■ BRIEF
Rewrite the text lines in the material below, replacing each occurrence of "value" with "magnitude" and keeping everything else the same. Leave the pictures out.

··· EXERCISE DATA ···

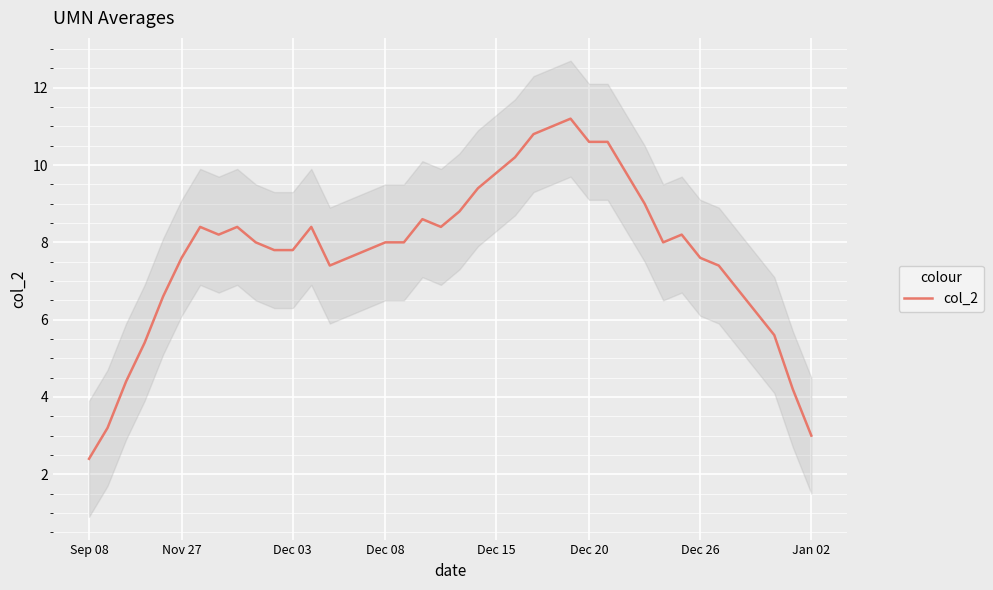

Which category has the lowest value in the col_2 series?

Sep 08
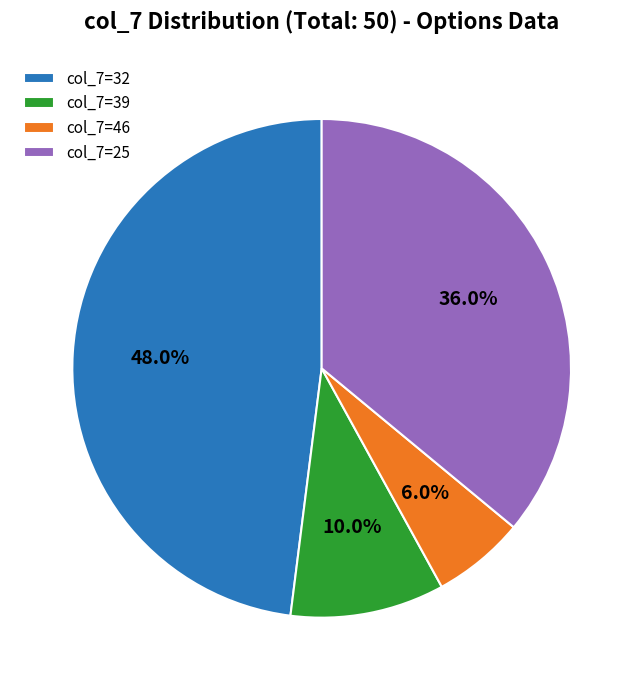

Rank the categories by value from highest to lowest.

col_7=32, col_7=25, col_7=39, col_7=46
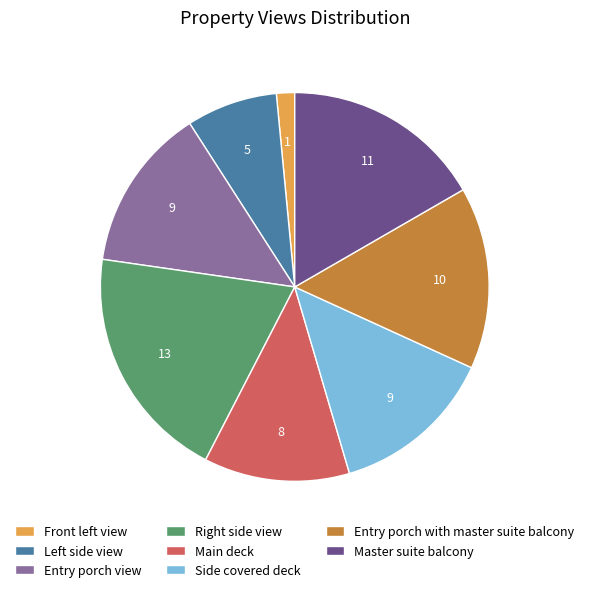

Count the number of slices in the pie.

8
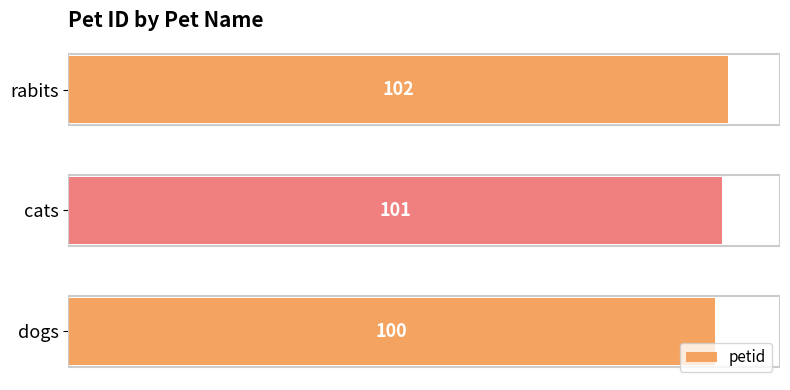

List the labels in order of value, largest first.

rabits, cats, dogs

···

■ ANSWER TO THE PROBLEM
Which category has the lowest magnitude in the col_2 series?

Sep 08

Rank the categories by magnitude from highest to lowest.

col_7=32, col_7=25, col_7=39, col_7=46

Count the number of slices in the pie.

8

List the labels in order of magnitude, largest first.

rabits, cats, dogs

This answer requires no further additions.